WHAT TO DO:
Once the lines below holding the string "SQUARE" are counted, give that number alone.

SOURCE RECORDS:
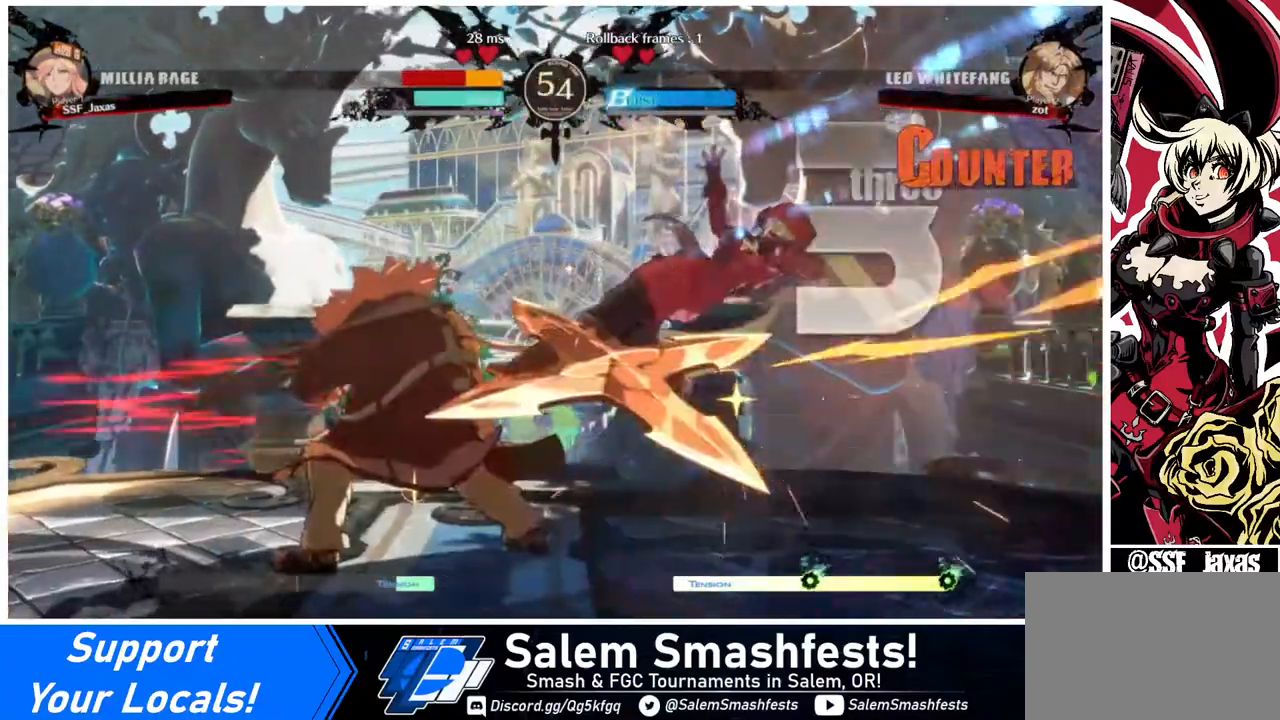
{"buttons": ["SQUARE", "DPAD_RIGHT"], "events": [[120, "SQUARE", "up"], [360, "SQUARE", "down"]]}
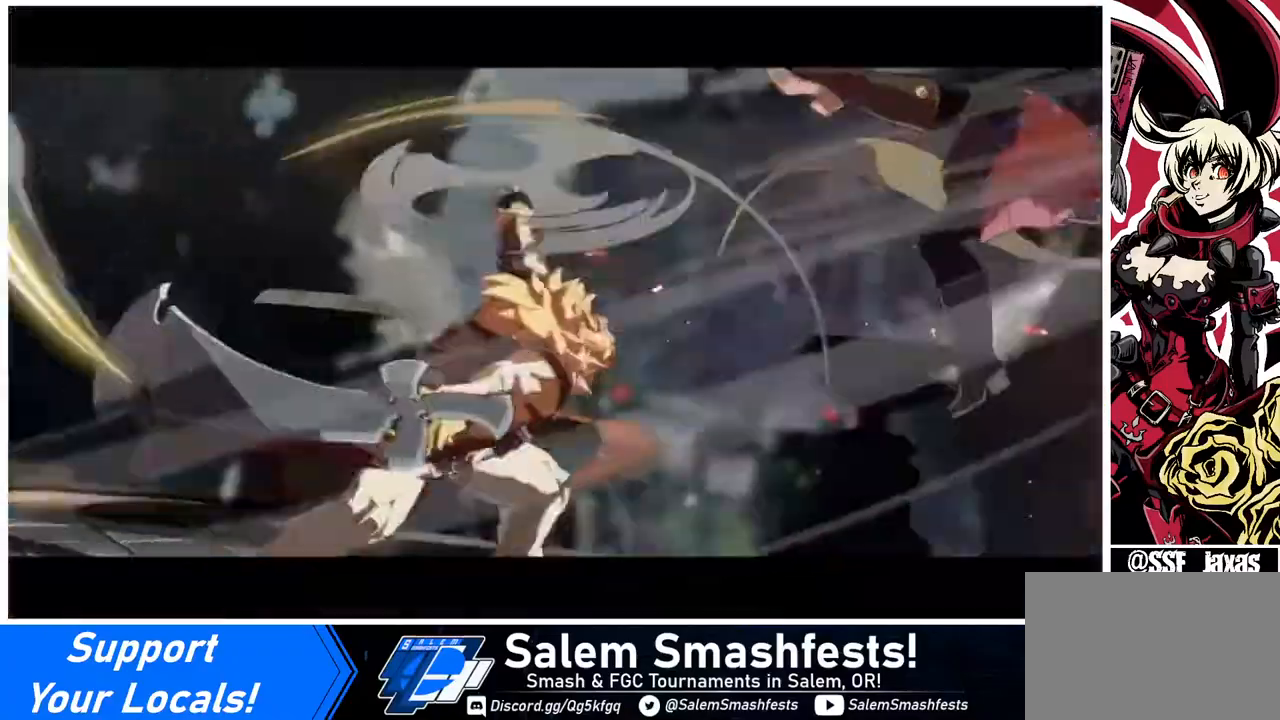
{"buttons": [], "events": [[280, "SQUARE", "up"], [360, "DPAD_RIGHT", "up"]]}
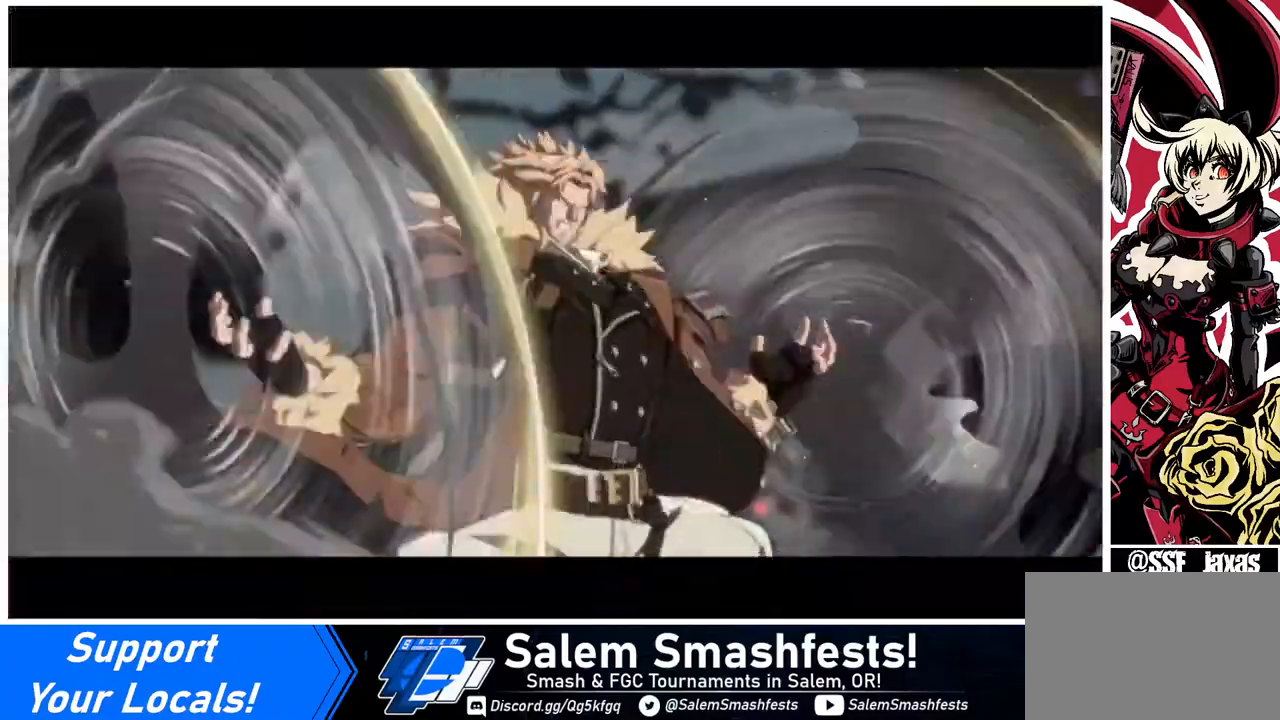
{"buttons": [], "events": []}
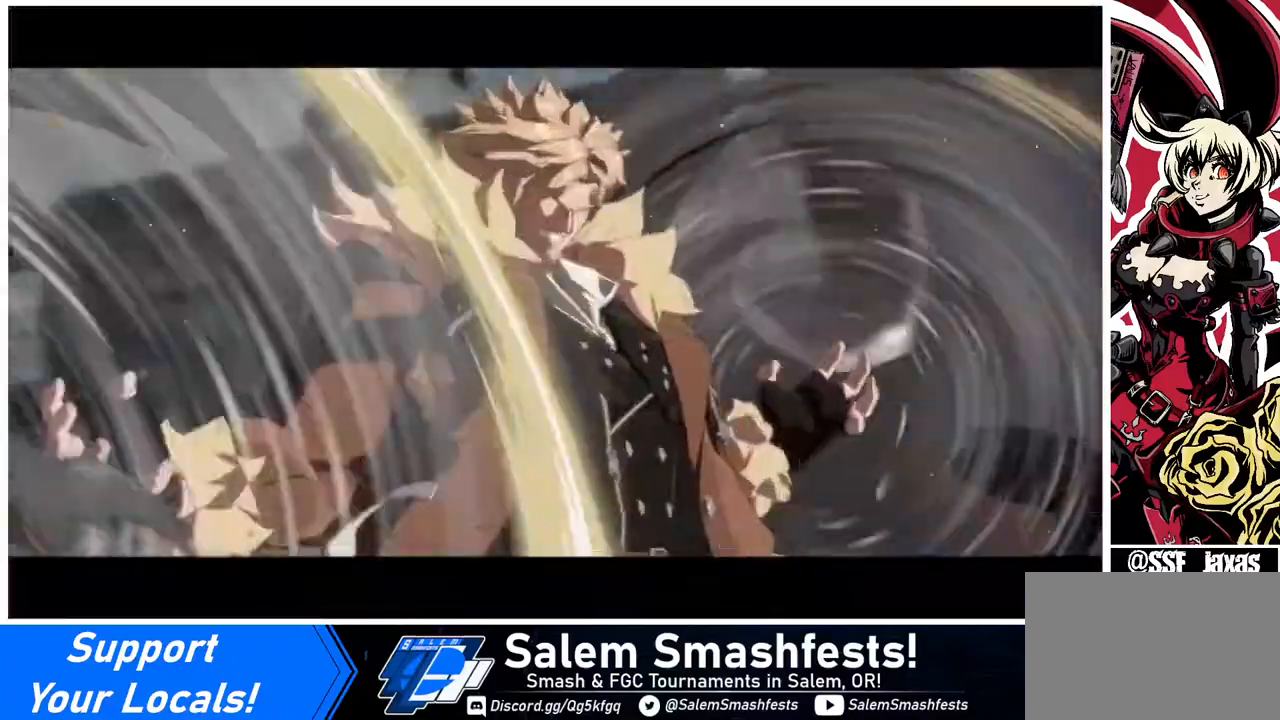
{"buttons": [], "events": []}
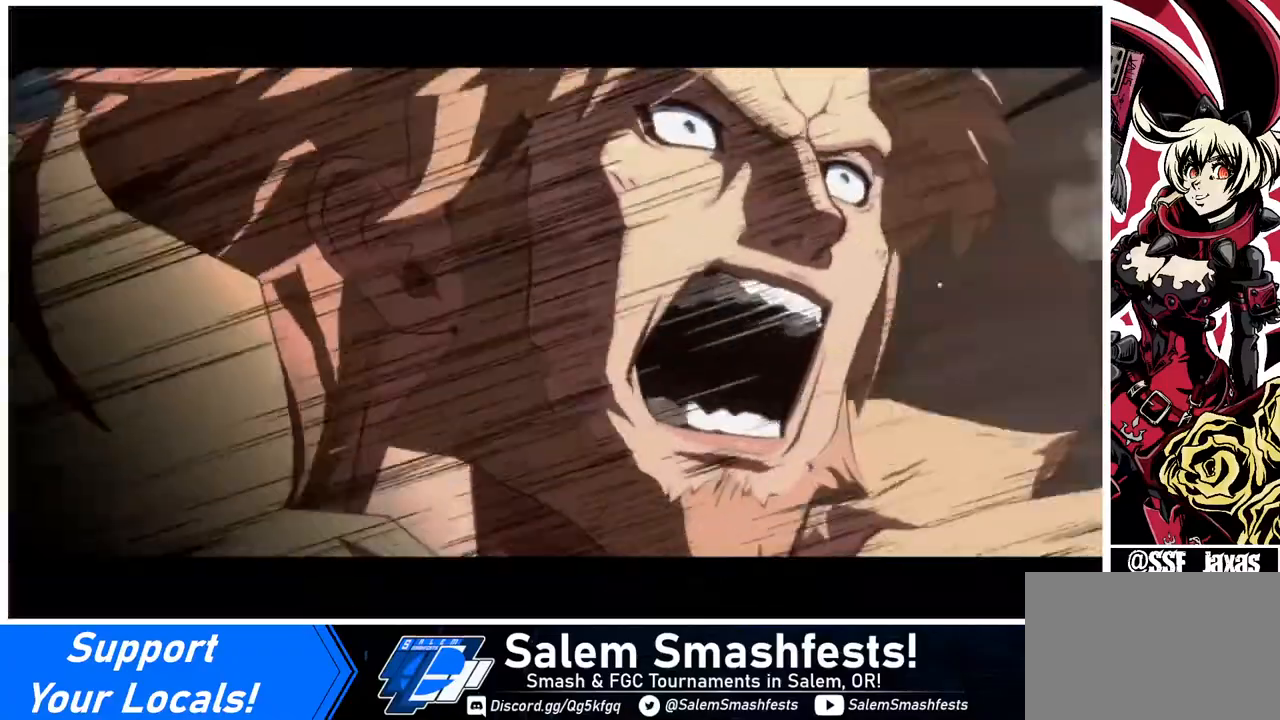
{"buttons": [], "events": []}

RESULT:
2